This article appeared originally in my Day Book.

I was watching the Mythbusters today, and they were testing a myth that involved a human falling from from great height. They explained the concept of terminal velocity, and stated that the terminal velocity of a human body is approximately 120 mph. They then proceeded with a calculation, according to which it takes ~5.5 seconds for a falling body to reach this velocity.

Except that it takes almost twice as long.

120 mph is about 192 kph, or ~53.3 m/s. At an acceleration of 9.81 m/s2, it indeed takes about 5.44 seconds to reach this velocity. That is, if you are falling in a vacuum.

But we're talking about falling in air, aren't we. There's no terminal velocity in a vacuum; a falling body would continue to accelerate until it hits the ground. In air, however, air resistance doesn't just kick in at the moment when you reach terminal velocity; it is there all the time, proportional to the square of your velocity, which is how it gets to be equal the to force of gravity eventually when you reach terminal velocity.

So how long would it take for a falling body to reach terminal velocity? Wrong question!
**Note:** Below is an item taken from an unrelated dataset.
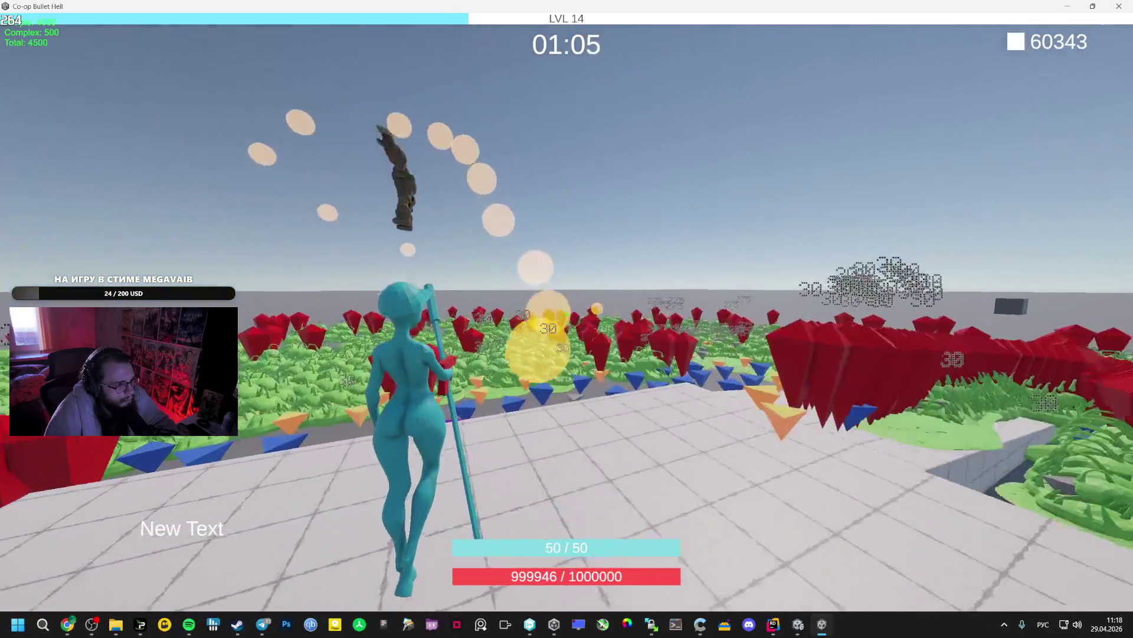
pyautogui.press('w')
A falling body never actually reaches terminal velocity; as air resistance increases, the acceleration of the body decreases, so it'd approach, but never quite get to, that terminal velocity.
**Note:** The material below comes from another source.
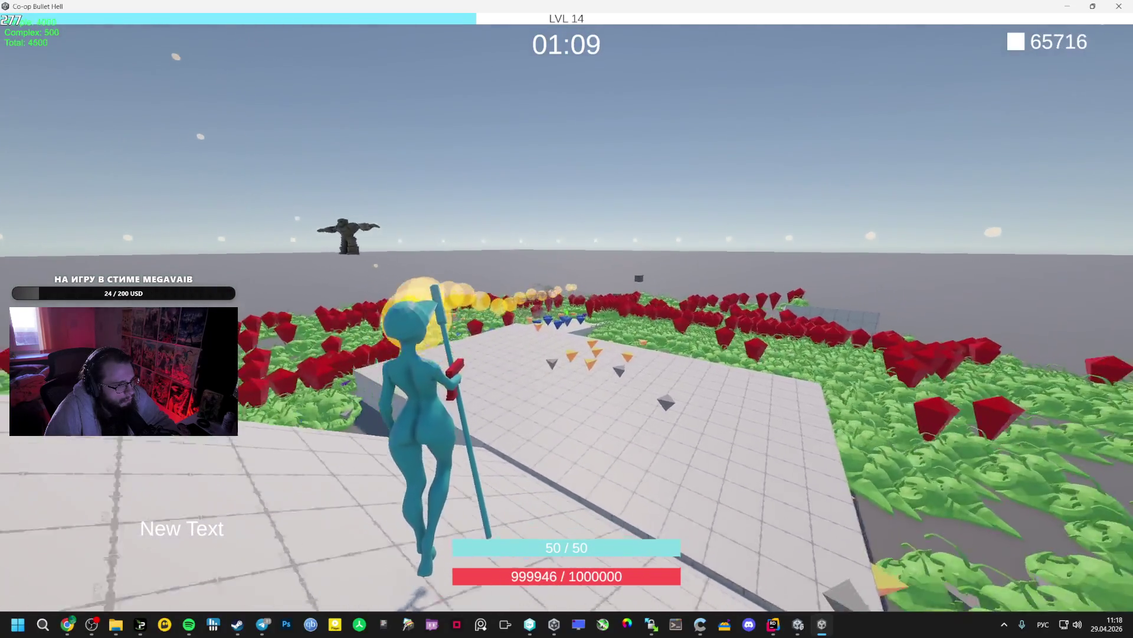
pyautogui.press('w')
pyautogui.press('w')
So then... how long would it take for it to reach 95% of its terminal velocity?

The acceleration $a$ of a rapidly falling body has two components: a constant acceleration $g$ due to gravity, and a variable acceleration that is a function of the square of the velocity $v$, multiplied by a proportionality factor $\mu$ ($\mu=\rho AC_d/2m$ where $\rho$ is the air density, $A$ is the cross-sectional area, $C_d$ is the drag coefficient, and $m$ is the mass of the body):

\[a=g-\mu v^2.\]

But the acceleration $a$ is none other than the time derivative of the velocity, so we have a simple differential equation for the velocity as a function of time, i.e., $v(t)$:

\[\frac{dv}{dt}=g-\mu v^2.\]

Acceleration becomes zero when terminal velocity is reached. At this point, $g-\mu v_\mathrm{max}^2=0$, from which $\mu=g/v_\mathrm{max}^2$; if $g=9.81~{\rm m}/{\rm s}^2$ and $v_\mathrm{max}=53.3~\rm{m}/\rm{s}$, we get $\mu=0.0035$. (At $\rho=1.3~{\rm kg}/{\rm m}^3$, $m=80~{\rm kg}$, and $A=0.4~{\rm m}^2$, this means $C_d\simeq 1$.)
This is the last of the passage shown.